One of the country's top medical centers is trying to find out how it botched a heart-lung transplant that was supposed to save the life of a 17-year-old girl but instead put her closer to death.

Jesica Santillan was in critical condition early Wednesday at Duke University Hospital after mistakenly being given organs that didn't match her type O-positive blood.

The hospital has acknowledged making the mistake — although it still does not know how it happened. Dr. William Fulkerson, Duke's chief executive officer, said the hospital is investigating the mistake and will determine whether any staff should be disciplined.

The girl was given organs from a donor with type-A blood during an operation Feb. 7. Antibodies in her blood are trying to destroy the organs since their blood type is different.

Family and friends said Jesica suffered a near-fatal heart attack three days after the operation and a seizure Sunday. A machine has been keeping her heart and lungs going.

Family friend Mack Mahoney said supporters believe Jesica's life can be saved if a donor is found in the next few days. He said Jesica is small for her age — 5-foot-2 and 85 pounds — and the donated organs would likely come from a child.

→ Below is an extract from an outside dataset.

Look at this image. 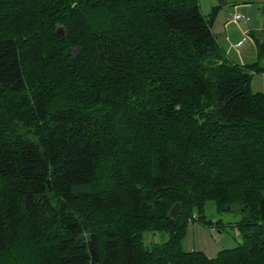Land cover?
<instances>
[{"label": "trees", "instance_id": "obj_1", "mask_svg": "<svg viewBox=\"0 0 264 264\" xmlns=\"http://www.w3.org/2000/svg\"><path fill=\"white\" fill-rule=\"evenodd\" d=\"M220 6L0 0V264H264V93L250 88L264 24L249 32L258 59L231 62L212 32ZM138 19L153 30L141 69L125 48L140 34L117 30ZM160 114L170 129L147 120ZM205 201L242 214V241L214 258L181 243L194 207L209 223ZM156 230L162 242L144 245Z\"/></svg>", "mask_w": 264, "mask_h": 264}, {"label": "rangeland", "instance_id": "obj_2", "mask_svg": "<svg viewBox=\"0 0 264 264\" xmlns=\"http://www.w3.org/2000/svg\"><path fill=\"white\" fill-rule=\"evenodd\" d=\"M198 2L200 11L203 15L209 14L213 6L221 3L220 0H198ZM263 5L264 0H227V3L221 4L218 8V12L212 24V32L215 35L218 44L223 49V52H225V55L231 62L241 65L254 62L258 59L257 47L249 32L259 30L264 24V12H262ZM26 8L30 9L28 6H26ZM119 13V19L123 21H125V18L126 20L128 19L129 15L127 16L126 13H123L122 11H119ZM235 14H241L244 18L239 20L235 19ZM136 22H139L140 24L132 25L136 24ZM129 23L127 24L124 22L123 25L118 24L117 30H125L124 38L123 31L119 32L122 36L121 38L124 40H127L125 38H130L129 32H132L136 36L140 34L138 37H134L135 40H132V47L129 46L131 49L128 48V46L125 48L126 50L135 49V51L137 50L139 52V54L133 57V60L136 62V68L141 69L143 65L154 63L152 59L146 61L151 55L145 50L149 46L152 47V42H150L148 34L153 30L148 24L149 22L142 21V19H138V21H133L132 23L129 21ZM136 27H138L137 30H135ZM15 34L16 33H14V35ZM45 54L51 56L50 58H54L53 51L45 49ZM174 68L175 70H178L177 67H170L166 70L171 73V70H174ZM140 77L141 76H137V79ZM132 78L133 76L130 74L128 80H132ZM166 79L169 81L168 83H174L175 77L173 78L171 77V74H166ZM142 81L143 79L140 80V83H142ZM44 82L45 81H41L39 78H35L33 84L42 86ZM250 88L252 91H260L264 93V74H254ZM89 90L90 89L86 90V92L92 100L93 96L89 95ZM131 90H136V93L138 94H144L146 92L141 86L134 84ZM130 91L129 95L131 94ZM94 95H99V90L97 93L94 92ZM12 102L15 105H19L22 108L21 111H24L23 106L25 105V102L23 97L14 95L12 96ZM155 119V121L154 119L147 120L150 122L152 121L153 125L157 127L164 123L163 125H160L159 129L163 126H168L164 129H170L172 120L164 122L167 118H163L161 114ZM86 121L87 124L90 125L88 128L89 131H92L96 127L93 119H87ZM116 148L122 153V150L125 152H127V150L129 151L131 145L128 139H122L121 142L117 144ZM114 156L117 157L118 153L113 155V157L109 156L110 159L108 158V165H110V167L111 162L116 159ZM106 162L107 161L105 160V163ZM97 163H99V161H95V164ZM110 172L111 170L107 171L105 169L103 174L107 175L110 174ZM191 213L192 214L188 217V223L185 227L184 236L181 241L184 250L202 251L208 258H214L221 249L235 247L242 241L238 227L242 214L238 210L232 209L218 211L213 202L205 201L201 206V214H204V219L209 221L208 224L203 223L199 218L198 209L195 207ZM135 220L136 222L139 221L137 218H135ZM163 234L162 231L158 230L155 232L145 231L142 234V241L146 246H149L152 243L162 242Z\"/></svg>", "mask_w": 264, "mask_h": 264}, {"label": "water", "instance_id": "obj_3", "mask_svg": "<svg viewBox=\"0 0 264 264\" xmlns=\"http://www.w3.org/2000/svg\"><path fill=\"white\" fill-rule=\"evenodd\" d=\"M220 4H223L222 1ZM57 30L58 32H62V28H58ZM181 208H182L181 203L175 202L169 209V212H168L169 216L171 218H177L181 213Z\"/></svg>", "mask_w": 264, "mask_h": 264}, {"label": "built area", "instance_id": "obj_4", "mask_svg": "<svg viewBox=\"0 0 264 264\" xmlns=\"http://www.w3.org/2000/svg\"><path fill=\"white\" fill-rule=\"evenodd\" d=\"M234 18L239 20V19H242L244 17L241 14H235ZM252 73H254V71H252Z\"/></svg>", "mask_w": 264, "mask_h": 264}, {"label": "crops", "instance_id": "obj_5", "mask_svg": "<svg viewBox=\"0 0 264 264\" xmlns=\"http://www.w3.org/2000/svg\"><path fill=\"white\" fill-rule=\"evenodd\" d=\"M220 229H221V227H220Z\"/></svg>", "mask_w": 264, "mask_h": 264}]
</instances>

The teen's mother, Magdalena Santillan, pleaded for anyone facing a child's death to consider donating the organs. "Please help me find the organs that my daughter needs to live," she said.

The organs, flown from Boston to Durham 10 days ago, were sent with paperwork correctly listing the donor's type-A blood, said Sean Fitzpatrick of the New England Organ Bank, which sent the organs.

According to Carolina Donor Services, an organ procurement organization, the heart and lung became available from a donor in New England and were offered by the New England Organ Bank after being matched to two North Carolina patients on a national database.

Two Duke surgeons declined the organs but a third Duke surgeon requested them for Santillan, Carolina Donor Services said in a written statement late Tuesday. The organization did not identify the doctor.

Duke started its organ transplant program in 1965. The hospital performed the first successful heart transplant in North Carolina in 1985 and performs the largest number of lung transplants in the United States.

The university performed its first combined heart-lung transplant in 1992. Since then, 20 such operations have been performed, the university said.

Jesica needed the transplant because a heart deformity kept her lungs from getting oxygen into her blood. Her parents paid an immigrant smuggler to get the family into the United States from Mexico three years ago, in part for the better odds of landing a transplant for Jesica.

"I said I was putting my daughter in God's hands, but it turned out the doctors made a big mistake," Magdalena Santillan said through a translator Tuesday.

Duke University Hospital will now add another layer of confirmation to the organ donation process, Fulkerson said. The measures include transplant coordination staffers, who concentrate on preparing patients for surgery, independently verifying that the organs are compatible. Previously, only the surgical staff verified compatibility.

"This was a tragic event and our expectation is that, with these new procedures, this will not happen again," hospital spokesman Richard Puff said. "We've done thousands of organ transplants and it's never happened before."